Bir Uğur gitti, bir Uğur gelmedi!
Reklam
Levent Altun

Levent Altun

Levent Altun

Bir Uğur gitti, bir Uğur gelmedi!

25 Ocak 2019 - 09:20

DÜN, Gazeteci Uğur Mumcu’nun öldürülüşünün yıldönümüydü.
İki gündür Gebze, Kocaeli ve Türkiye’nin dört bir yanında Uğur Mumcu anılıyor ve ağıtlar yakılıyor.
Uğur Mumcu,  ‘Uğurlar Olsun’ türküleriyle ebediyete intikal ettirilirken, ‘Bir Uğur ölür, yerine Bin Uğur gelir’ sloganları atılıyordu.
1 tane bile gelmedi oysa!
Uğur Mumcu, yeri doldurulamaz bir gazeteci ve yazardı.
Irkçılığa, dinciliğe, mezhepçiliğe, hırsızlığa, teröre, emperyalizme karşıydı.
Atatürkçülükten, aydınlıktan, laiklikten ve antiemperyalizmden yanaydı.
Ve bu yüzden bir sabah, aracına konan bombayla öldürüldü.…
Uğur Mumcu ile birlikte nice gazeteciler katledildi.
Türkiye’de öldürülen gazetecilerin tarihi 6 Nisan 1909 tarihine dayanıyor.
6 Nisan 1909’da Hasan Fehmi Galata köprüsü üzerinde kurşunlanarak öldürülmesinden sonra, her 6 Nisan, Öldürülen Gazeteciler Günü olarak anılıyor.
Bugüne kadar 100’e yakın gazeteci öldürüldü.
Uğur Mumcu, Abdi İpekçi, Çetin Emeç, Turan Dursun, Musa Anter, Ahmet Taner Kışlalı, Hrant Dink, Metin Göktepe bunlardan bazıları.
Bu insanlar memleket ve insan sevdalısı gazetecilerdi.
Basın özgürlüğü her geçen gün gittikçe azalıyor.
Gerek ulusal gerek yerel gazeteler farklı yöntemlerle susturulmaya çalışılıyor.
Sözüm ona demokrasi ve özgürlük masalları anlatan hükümet, özgürlüklerin ve demokrasinin olmazsa olmazlarından medyayı susturmak için elinden geleni yapıyor.
Sırf hükümeti eleştirdikleri için gazetelere ağır yaptırımlar uygulanıyor, köşe yazarları gazetelerden kovduruluyor, yazılarına yer verilmiyor.
Yandaş gazeteciler ve köşe yazarları için zaten ortada sorun yok!
Onlar için memleket güllük gülistanlık, hükümet süper!
Hükümeti eleştirenler ‘çıban başı’
Eskiden halkın gözü, kulağı ve sesi olmayı kendine görev edinen halk yanlısı gazetecilerin yerini ne yazık ki iktidar gücünün nimetlerinden yararlanarak onu yücelten yandaş gazeteciler aldı.
Medya ile hükümetler arasındaki pazarlıkların, şantajların, işbirliklerin, gizli anlaşmaların, hesaplaşmaların yöntemlerini son dönemde bütün Türkiye görüyor.

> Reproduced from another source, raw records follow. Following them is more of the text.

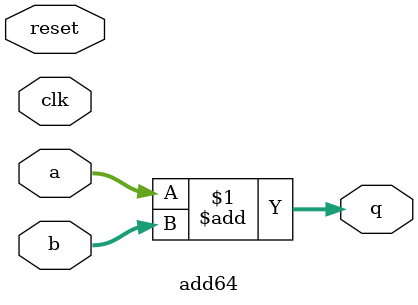
<source format=v>
module add64(
	     input wire [63:0] 	a,
	     input wire [63:0] 	b,
	     input wire 	clk,
	     input wire 	reset,
	     output wire [63:0] q);

   // COMBINATIONAL
   assign q = a + b;

   //   // USING A PIPELINE STAGE
   //   reg [63:0] 			qreg;
   //   always @(posedge clk, posedge reset)
   //     begin
   //	if (reset)
   //	  qreg <= 64'b0;
   //	else
   //	  qreg <= a+b;	
   //     end
   //   assign q = qreg;
   
endmodule

</source>
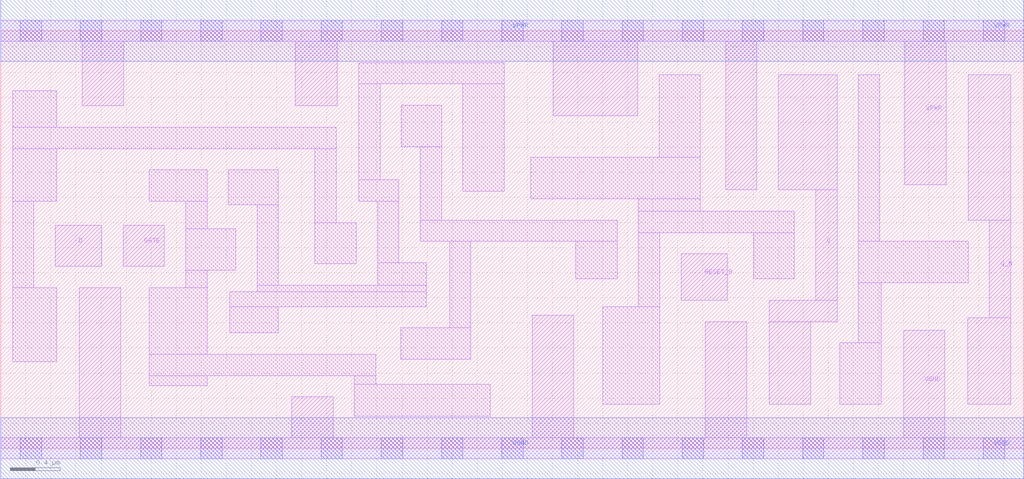
<source format=lef>
# Copyright 2020 The SkyWater PDK Authors
#
# Licensed under the Apache License, Version 2.0 (the "License");
# you may not use this file except in compliance with the License.
# You may obtain a copy of the License at
#
#     https://www.apache.org/licenses/LICENSE-2.0
#
# Unless required by applicable law or agreed to in writing, software
# distributed under the License is distributed on an "AS IS" BASIS,
# WITHOUT WARRANTIES OR CONDITIONS OF ANY KIND, either express or implied.
# See the License for the specific language governing permissions and
# limitations under the License.
#
# SPDX-License-Identifier: Apache-2.0

VERSION 5.7 ;
  NAMESCASESENSITIVE ON ;
  NOWIREEXTENSIONATPIN ON ;
  DIVIDERCHAR "/" ;
  BUSBITCHARS "[]" ;
UNITS
  DATABASE MICRONS 200 ;
END UNITS
MACRO sky130_fd_sc_ms__dlrbp_1
  CLASS CORE ;
  SOURCE USER ;
  FOREIGN sky130_fd_sc_ms__dlrbp_1 ;
  ORIGIN  0.000000  0.000000 ;
  SIZE  8.160000 BY  3.330000 ;
  SYMMETRY X Y ;
  SITE unit ;
  PIN D
    ANTENNAGATEAREA  0.233700 ;
    DIRECTION INPUT ;
    USE SIGNAL ;
    PORT
      LAYER li1 ;
        RECT 0.435000 1.450000 0.805000 1.780000 ;
    END
  END D
  PIN Q
    ANTENNADIFFAREA  0.524500 ;
    DIRECTION OUTPUT ;
    USE SIGNAL ;
    PORT
      LAYER li1 ;
        RECT 6.130000 0.350000 6.460000 1.010000 ;
        RECT 6.130000 1.010000 6.670000 1.180000 ;
        RECT 6.200000 2.060000 6.670000 2.980000 ;
        RECT 6.500000 1.180000 6.670000 2.060000 ;
    END
  END Q
  PIN Q_N
    ANTENNADIFFAREA  0.587400 ;
    DIRECTION OUTPUT ;
    USE SIGNAL ;
    PORT
      LAYER li1 ;
        RECT 7.710000 0.350000 8.055000 1.040000 ;
        RECT 7.715000 1.820000 8.055000 2.980000 ;
        RECT 7.885000 1.040000 8.055000 1.820000 ;
    END
  END Q_N
  PIN RESET_B
    ANTENNAGATEAREA  0.312600 ;
    DIRECTION INPUT ;
    USE SIGNAL ;
    PORT
      LAYER li1 ;
        RECT 5.425000 1.180000 5.795000 1.550000 ;
    END
  END RESET_B
  PIN GATE
    ANTENNAGATEAREA  0.262200 ;
    DIRECTION INPUT ;
    USE CLOCK ;
    PORT
      LAYER li1 ;
        RECT 0.975000 1.450000 1.305000 1.780000 ;
    END
  END GATE
  PIN VGND
    DIRECTION INOUT ;
    USE GROUND ;
    PORT
      LAYER li1 ;
        RECT 0.000000 -0.085000 8.160000 0.085000 ;
        RECT 0.625000  0.085000 0.955000 1.280000 ;
        RECT 2.320000  0.085000 2.650000 0.410000 ;
        RECT 4.240000  0.085000 4.570000 1.060000 ;
        RECT 5.620000  0.085000 5.950000 1.010000 ;
        RECT 7.200000  0.085000 7.530000 0.940000 ;
      LAYER mcon ;
        RECT 0.155000 -0.085000 0.325000 0.085000 ;
        RECT 0.635000 -0.085000 0.805000 0.085000 ;
        RECT 1.115000 -0.085000 1.285000 0.085000 ;
        RECT 1.595000 -0.085000 1.765000 0.085000 ;
        RECT 2.075000 -0.085000 2.245000 0.085000 ;
        RECT 2.555000 -0.085000 2.725000 0.085000 ;
        RECT 3.035000 -0.085000 3.205000 0.085000 ;
        RECT 3.515000 -0.085000 3.685000 0.085000 ;
        RECT 3.995000 -0.085000 4.165000 0.085000 ;
        RECT 4.475000 -0.085000 4.645000 0.085000 ;
        RECT 4.955000 -0.085000 5.125000 0.085000 ;
        RECT 5.435000 -0.085000 5.605000 0.085000 ;
        RECT 5.915000 -0.085000 6.085000 0.085000 ;
        RECT 6.395000 -0.085000 6.565000 0.085000 ;
        RECT 6.875000 -0.085000 7.045000 0.085000 ;
        RECT 7.355000 -0.085000 7.525000 0.085000 ;
        RECT 7.835000 -0.085000 8.005000 0.085000 ;
      LAYER met1 ;
        RECT 0.000000 -0.245000 8.160000 0.245000 ;
    END
  END VGND
  PIN VPWR
    DIRECTION INOUT ;
    USE POWER ;
    PORT
      LAYER li1 ;
        RECT 0.000000 3.245000 8.160000 3.415000 ;
        RECT 0.650000 2.730000 0.980000 3.245000 ;
        RECT 2.350000 2.730000 2.685000 3.245000 ;
        RECT 4.405000 2.650000 5.080000 3.245000 ;
        RECT 5.780000 2.060000 6.030000 3.245000 ;
        RECT 7.210000 2.100000 7.540000 3.245000 ;
      LAYER mcon ;
        RECT 0.155000 3.245000 0.325000 3.415000 ;
        RECT 0.635000 3.245000 0.805000 3.415000 ;
        RECT 1.115000 3.245000 1.285000 3.415000 ;
        RECT 1.595000 3.245000 1.765000 3.415000 ;
        RECT 2.075000 3.245000 2.245000 3.415000 ;
        RECT 2.555000 3.245000 2.725000 3.415000 ;
        RECT 3.035000 3.245000 3.205000 3.415000 ;
        RECT 3.515000 3.245000 3.685000 3.415000 ;
        RECT 3.995000 3.245000 4.165000 3.415000 ;
        RECT 4.475000 3.245000 4.645000 3.415000 ;
        RECT 4.955000 3.245000 5.125000 3.415000 ;
        RECT 5.435000 3.245000 5.605000 3.415000 ;
        RECT 5.915000 3.245000 6.085000 3.415000 ;
        RECT 6.395000 3.245000 6.565000 3.415000 ;
        RECT 6.875000 3.245000 7.045000 3.415000 ;
        RECT 7.355000 3.245000 7.525000 3.415000 ;
        RECT 7.835000 3.245000 8.005000 3.415000 ;
      LAYER met1 ;
        RECT 0.000000 3.085000 8.160000 3.575000 ;
    END
  END VPWR
  OBS
    LAYER li1 ;
      RECT 0.095000 0.690000 0.445000 1.280000 ;
      RECT 0.095000 1.280000 0.265000 1.970000 ;
      RECT 0.095000 1.970000 0.445000 2.390000 ;
      RECT 0.095000 2.390000 2.675000 2.560000 ;
      RECT 0.095000 2.560000 0.445000 2.850000 ;
      RECT 1.185000 0.500000 1.645000 0.580000 ;
      RECT 1.185000 0.580000 2.990000 0.750000 ;
      RECT 1.185000 0.750000 1.645000 1.280000 ;
      RECT 1.185000 1.970000 1.645000 2.220000 ;
      RECT 1.475000 1.280000 1.645000 1.420000 ;
      RECT 1.475000 1.420000 1.875000 1.750000 ;
      RECT 1.475000 1.750000 1.645000 1.970000 ;
      RECT 1.815000 1.940000 2.215000 2.220000 ;
      RECT 1.825000 0.920000 2.215000 1.130000 ;
      RECT 1.825000 1.130000 3.395000 1.250000 ;
      RECT 2.045000 1.250000 3.395000 1.300000 ;
      RECT 2.045000 1.300000 2.215000 1.940000 ;
      RECT 2.505000 1.470000 2.835000 1.800000 ;
      RECT 2.505000 1.800000 2.675000 2.390000 ;
      RECT 2.820000 0.255000 3.905000 0.510000 ;
      RECT 2.820000 0.510000 2.990000 0.580000 ;
      RECT 2.855000 1.970000 3.175000 2.140000 ;
      RECT 2.855000 2.140000 3.025000 2.905000 ;
      RECT 2.855000 2.905000 4.015000 3.075000 ;
      RECT 3.005000 1.300000 3.395000 1.480000 ;
      RECT 3.005000 1.480000 3.175000 1.970000 ;
      RECT 3.190000 0.710000 3.750000 0.960000 ;
      RECT 3.195000 2.405000 3.515000 2.735000 ;
      RECT 3.345000 1.650000 4.915000 1.820000 ;
      RECT 3.345000 1.820000 3.515000 2.405000 ;
      RECT 3.580000 0.960000 3.750000 1.650000 ;
      RECT 3.685000 2.050000 4.015000 2.905000 ;
      RECT 4.225000 1.990000 5.580000 2.320000 ;
      RECT 4.585000 1.350000 4.915000 1.650000 ;
      RECT 4.800000 0.350000 5.255000 1.130000 ;
      RECT 5.085000 1.130000 5.255000 1.720000 ;
      RECT 5.085000 1.720000 6.330000 1.890000 ;
      RECT 5.085000 1.890000 5.580000 1.990000 ;
      RECT 5.250000 2.320000 5.580000 2.980000 ;
      RECT 6.005000 1.350000 6.330000 1.720000 ;
      RECT 6.690000 0.350000 7.020000 0.840000 ;
      RECT 6.840000 0.840000 7.020000 1.320000 ;
      RECT 6.840000 1.320000 7.715000 1.650000 ;
      RECT 6.840000 1.650000 7.010000 2.980000 ;
  END
END sky130_fd_sc_ms__dlrbp_1

</source>
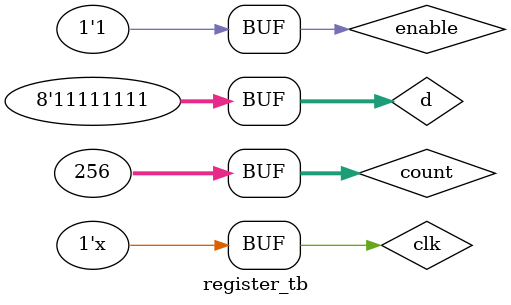
<source format=v>
module register(
    input clk,
    input enable,
    input [7:0]d,
    output reg [7:0]q
);

    always @(posedge clk or posedge enable)
   	 begin
   	 if (enable)
   		 begin
   		 q<=d;
   		 end
   	 end
endmodule

//TESTBENCH

module register_tb;
    reg clk;
    reg enable;
    reg [7:0]d;
    wire [7:0]q;
    
    register uut (.clk(clk),.d(d),.enable(enable),.q(q));
    integer count;
    
    always begin
   	 #20 clk=~clk;
    end
    
    initial begin
   	 clk=1;
   	 enable=1'b1;
   	 for (count=0;count<256;count=count+1) begin
   		 d=count;
   		 #40;
   		 end
   	 end
endmodule

</source>
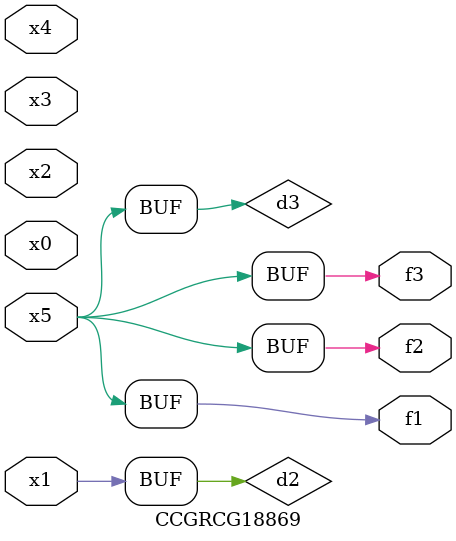
<source format=v>
module CCGRCG18869(
	input x0, x1, x2, x3, x4, x5,
	output f1, f2, f3
);

	wire d1, d2, d3;

	not (d1, x5);
	or (d2, x1);
	xnor (d3, d1);
	assign f1 = d3;
	assign f2 = d3;
	assign f3 = d3;
endmodule

</source>
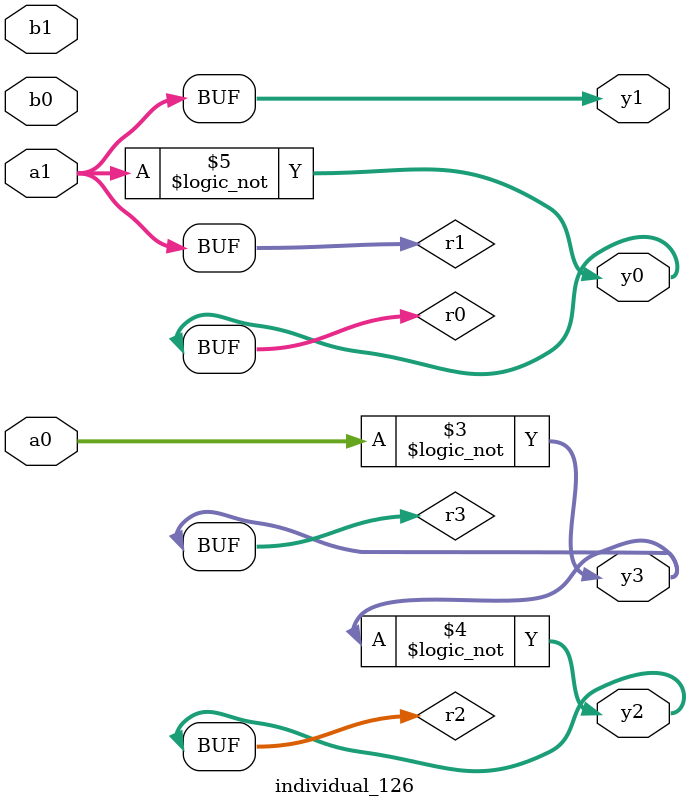
<source format=sv>
module individual_126(input logic [15:0] a1, input logic [15:0] a0, input logic [15:0] b1, input logic [15:0] b0, output logic [15:0] y3, output logic [15:0] y2, output logic [15:0] y1, output logic [15:0] y0);
logic [15:0] r0, r1, r2, r3; 
 always@(*) begin 
	 r0 = a0; r1 = a1; r2 = b0; r3 = b1; 
 	 r0 = ! r2 ;
 	 r3 = ! a0 ;
 	 r2 = ! r3 ;
 	 r0 = ! r1 ;
 	 y3 = r3; y2 = r2; y1 = r1; y0 = r0; 
end
endmodule
</source>
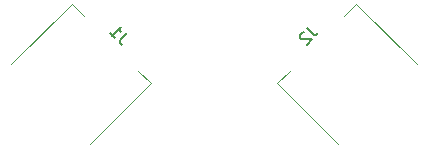
<source format=gbr>
%TF.GenerationSoftware,KiCad,Pcbnew,9.0.4*%
%TF.CreationDate,2025-08-23T22:47:15-04:00*%
%TF.ProjectId,usbc-data-splitter,75736263-2d64-4617-9461-2d73706c6974,rev?*%
%TF.SameCoordinates,Original*%
%TF.FileFunction,Legend,Bot*%
%TF.FilePolarity,Positive*%
%FSLAX46Y46*%
G04 Gerber Fmt 4.6, Leading zero omitted, Abs format (unit mm)*
G04 Created by KiCad (PCBNEW 9.0.4) date 2025-08-23 22:47:15*
%MOMM*%
%LPD*%
G01*
G04 APERTURE LIST*
G04 Aperture macros list*
%AMHorizOval*
0 Thick line with rounded ends*
0 $1 width*
0 $2 $3 position (X,Y) of the first rounded end (center of the circle)*
0 $4 $5 position (X,Y) of the second rounded end (center of the circle)*
0 Add line between two ends*
20,1,$1,$2,$3,$4,$5,0*
0 Add two circle primitives to create the rounded ends*
1,1,$1,$2,$3*
1,1,$1,$4,$5*%
%AMRotRect*
0 Rectangle, with rotation*
0 The origin of the aperture is its center*
0 $1 length*
0 $2 width*
0 $3 Rotation angle, in degrees counterclockwise*
0 Add horizontal line*
21,1,$1,$2,0,0,$3*%
G04 Aperture macros list end*
%ADD10C,0.150000*%
%ADD11C,0.120000*%
%ADD12C,0.650000*%
%ADD13O,0.950000X0.650000*%
%ADD14O,0.800000X1.400000*%
%ADD15HorizOval,0.650000X-0.106066X0.106066X0.106066X-0.106066X0*%
%ADD16RotRect,0.300000X0.700000X135.000000*%
%ADD17HorizOval,0.800000X0.212132X0.212132X-0.212132X-0.212132X0*%
%ADD18HorizOval,0.650000X-0.106066X-0.106066X0.106066X0.106066X0*%
%ADD19RotRect,0.300000X0.700000X225.000000*%
%ADD20HorizOval,0.800000X-0.212132X0.212132X0.212132X-0.212132X0*%
G04 APERTURE END LIST*
D10*
X119668402Y-104053002D02*
X119163326Y-104558078D01*
X119163326Y-104558078D02*
X119095982Y-104692765D01*
X119095982Y-104692765D02*
X119095982Y-104827452D01*
X119095982Y-104827452D02*
X119163326Y-104962139D01*
X119163326Y-104962139D02*
X119230669Y-105029483D01*
X118254188Y-104053002D02*
X118658249Y-104457063D01*
X118456219Y-104255032D02*
X119163326Y-103547925D01*
X119163326Y-103547925D02*
X119129654Y-103716284D01*
X119129654Y-103716284D02*
X119129654Y-103850971D01*
X119129654Y-103850971D02*
X119163326Y-103951986D01*
X134903002Y-103581597D02*
X135408078Y-104086673D01*
X135408078Y-104086673D02*
X135542765Y-104154017D01*
X135542765Y-104154017D02*
X135677452Y-104154017D01*
X135677452Y-104154017D02*
X135812139Y-104086673D01*
X135812139Y-104086673D02*
X135879483Y-104019330D01*
X134667299Y-103951986D02*
X134599956Y-103951986D01*
X134599956Y-103951986D02*
X134498941Y-103985658D01*
X134498941Y-103985658D02*
X134330582Y-104154017D01*
X134330582Y-104154017D02*
X134296910Y-104255032D01*
X134296910Y-104255032D02*
X134296910Y-104322376D01*
X134296910Y-104322376D02*
X134330582Y-104423391D01*
X134330582Y-104423391D02*
X134397925Y-104490734D01*
X134397925Y-104490734D02*
X134532612Y-104558078D01*
X134532612Y-104558078D02*
X135340734Y-104558078D01*
X135340734Y-104558078D02*
X134903002Y-104995811D01*
D11*
%TO.C,J1*%
X114988406Y-101544079D02*
X109854811Y-106677675D01*
X116049066Y-102604740D02*
X114988406Y-101544079D01*
X121705921Y-108261594D02*
X116572325Y-113395189D01*
X121705921Y-108261594D02*
X120645260Y-107200934D01*
%TO.C,J2*%
X132394079Y-108261594D02*
X137527675Y-113395189D01*
X133454740Y-107200934D02*
X132394079Y-108261594D01*
X139111594Y-101544079D02*
X138050934Y-102604740D01*
X139111594Y-101544079D02*
X144245189Y-106677675D01*
%TD*%
%LPC*%
D12*
%TO.C,P1*%
X130650000Y-93060000D03*
D13*
X123450000Y-93060000D03*
D12*
X124250000Y-92410000D03*
X124650000Y-91710000D03*
X125450000Y-91710000D03*
X125850000Y-92410000D03*
X126250000Y-91710000D03*
X126650000Y-92410000D03*
X127450000Y-92410000D03*
X127850000Y-91710000D03*
X128250000Y-92410000D03*
X128650000Y-91710000D03*
X129450000Y-91710000D03*
X129850000Y-92410000D03*
D14*
X131540000Y-85860000D03*
X131180000Y-91810000D03*
X122920000Y-91810000D03*
X122560000Y-85860000D03*
%TD*%
D12*
%TO.C,J1*%
X120178570Y-108162599D03*
D15*
X115087401Y-103071430D03*
D16*
X120044220Y-107094868D03*
X119690666Y-106741314D03*
X119337113Y-106387761D03*
X118983560Y-106034207D03*
X118630006Y-105680654D03*
X118276453Y-105327101D03*
X117922899Y-104973547D03*
X117569346Y-104619994D03*
X117215793Y-104266440D03*
X116862239Y-103912887D03*
X116508686Y-103559334D03*
X116155132Y-103205780D03*
D12*
X115193467Y-104096735D03*
X114981335Y-104874552D03*
X115547021Y-105440238D03*
X116324838Y-105228106D03*
X116112706Y-106005923D03*
X116890523Y-105793791D03*
X117456209Y-106359477D03*
X117244077Y-107137294D03*
X118021894Y-106925162D03*
X117809762Y-107702979D03*
X118375448Y-108268665D03*
X119153265Y-108056533D03*
D17*
X115716726Y-113883093D03*
X119669453Y-109421249D03*
X113828751Y-103580547D03*
X109366907Y-107533274D03*
%TD*%
D12*
%TO.C,J2*%
X139012599Y-103071430D03*
D18*
X133921430Y-108162599D03*
D19*
X137944868Y-103205780D03*
X137591314Y-103559334D03*
X137237761Y-103912887D03*
X136884207Y-104266440D03*
X136530654Y-104619994D03*
X136177101Y-104973547D03*
X135823547Y-105327101D03*
X135469994Y-105680654D03*
X135116440Y-106034207D03*
X134762887Y-106387761D03*
X134409334Y-106741314D03*
X134055780Y-107094868D03*
D12*
X134946735Y-108056533D03*
X135724552Y-108268665D03*
X136290238Y-107702979D03*
X136078106Y-106925162D03*
X136855923Y-107137294D03*
X136643791Y-106359477D03*
X137209477Y-105793791D03*
X137987294Y-106005923D03*
X137775162Y-105228106D03*
X138552979Y-105440238D03*
X139118665Y-104874552D03*
X138906533Y-104096735D03*
D20*
X144733093Y-107533274D03*
X140271249Y-103580547D03*
X134430547Y-109421249D03*
X138383274Y-113883093D03*
%TD*%
%LPD*%
M02*

</source>
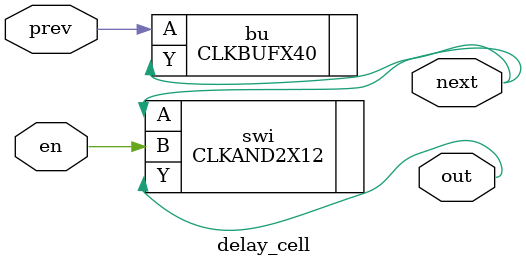
<source format=v>
`timescale 1ns/1ps

module delay_cell 
(
	input         prev,
	output        next,
	input         en,
	output        out
);

	CLKBUFX40  bu (.A(prev), .Y(next));
	CLKAND2X12 swi (.A(next), .B(en), .Y(out));

endmodule

</source>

Ulusal kanallardaki çoğu televizyonun ve gazetenin haberlerini izledikçe inanın midem bulanıyor!
Özellikle son dönemdeki medya anlayışının ne kadar dibe vurduğunu ve mide bulandırdığını herkes görüyor.
Medya artık birilerinin sesine ve çıkarlarına göre yayınlar yapıyor.
Son süreçte yaşananlar ve gelinen noktada, bazı gazetelerin gerçekleri nasıl çarpıttığını nasıl göz göre göre yanlış yönlendirdiğini görüyoruz.
Ne yazık ki insanlarımız da her gördükleri ve her okudukları haberi önyargılı bir şekilde kabul ediyorlar ve hiç sorgulamıyorlar.
Bir haber ya da açıklamayı, her gazete kendine göre adeta cımbızla çekercesine alıp işine geldiği gibi kullanıyorlar.
Bu dönemlerde gerçek anlamda gazetecilik yapmak, bu mesleğin onuru ve etiği açısından son derece önemli.
Ben ilkelerimden taviz vermeden bu kutsal mesleği sürdüreceğim.